En el otoño de 1926 la locura por la música negra se había desatado y atraía a los blancos neoyorquinos hasta Harlem, pero era en el Kentucky Club, de la Calle 49, entre la Novena y la Décima Avenida, donde tocaba la banda más caliente de la ciudad: «The Washingtonians». El sótano donde se encontraba el local era más estrecho que una catequista y en el diminuto escenario apenas podían librar desahogadamente una pelea dos contendientes, en el caso, por ejemplo, de que el trompetista y el batería decidiesen llegar a las manos. Sin embargo, esto último no parecía que pudiera suceder: los músicos, apretados debajo de las tuberías que corrían por el techo, sonaban como si se conociesen de toda la vida y nada indicaba que fuesen a dejar de ser amigos. En la orquesta liderada por el banjista Elmer Snowden, sobresalía el joven que tocaba el piano, un tal Edward Kennedy Ellington, que pasaría a la historia por Duke. Alrededor suyo se retorcían por el suelo los bailarines.

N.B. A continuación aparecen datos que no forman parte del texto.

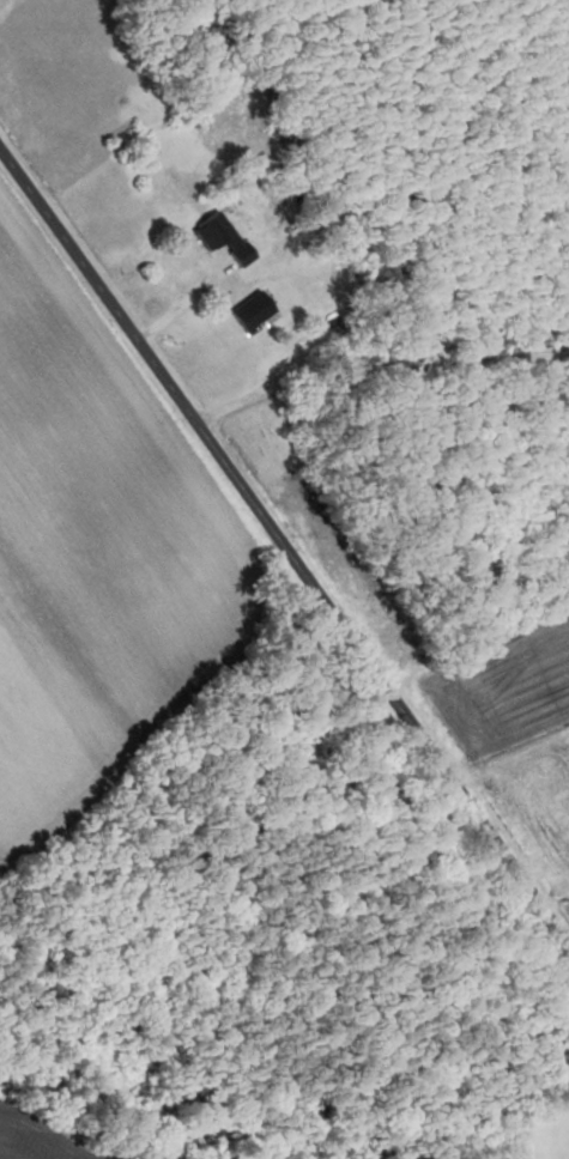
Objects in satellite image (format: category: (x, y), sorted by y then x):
building: (180, 256)
road: (288, 548)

El Kentucky, reabierto y rebautizado un año antes tras el incendio que sufrió su precursor, el Hollywood Club, lo frecuentaban mafiosos, músicos, artistas en general y estrellas del vecino Broadway. Después de las tres de la madrugada resultaba imposible conseguir un asiento. La banda no se limitaba a mantener la temperatura alta y a los bailarines en movimiento, tocaba tan bien que incluso un número conocido como «Saint Louis blues» sonaba diferente. El público, a veces, se quedaba absorto escuchando a Charlie Irvis, un trombonista apodado «Tapón» por el tipo de sordina que utilizaba. O al gran James, «Bubber», Miley, un trompetista experto en el uso del desatascador y epítome del sentimiento. Bubber formó una pareja inolvidable con Joe, «Tricky Sam», Nanton, el legendario trombonista creador del «wah-wah», un sonido que caracterizó la música «jungle» de Ellington. Pero también estaba el irrepetible Sonny Greer, que era conocido como «The Sweet Singing Drummer» («el dulce batería cantarín»), que después de las sesiones acompañaba a Duke por las mesas del local para interpretar cualquier cosa a petición del público. Ellington tenía un pequeño piano de estudio con ruedas y Greer le secundaba cantando y golpeando sus baquetas aquí y allá. Los clientes respondían arrojando los billetes de veinte dólares como si les quemarán en las manos, contó el propio Duke Ellington.

La música de los «Washingtonians» no era excesivamente descarada, ni exclusivamente rítmica, tampoco suficientemente negra, ni podía considerarse absolutamente jazz. Pero sólo a partir de ella fue cuando todo se precipitó. Después del Kentucky Club vino lo demás. Nueva York empezó a aullar.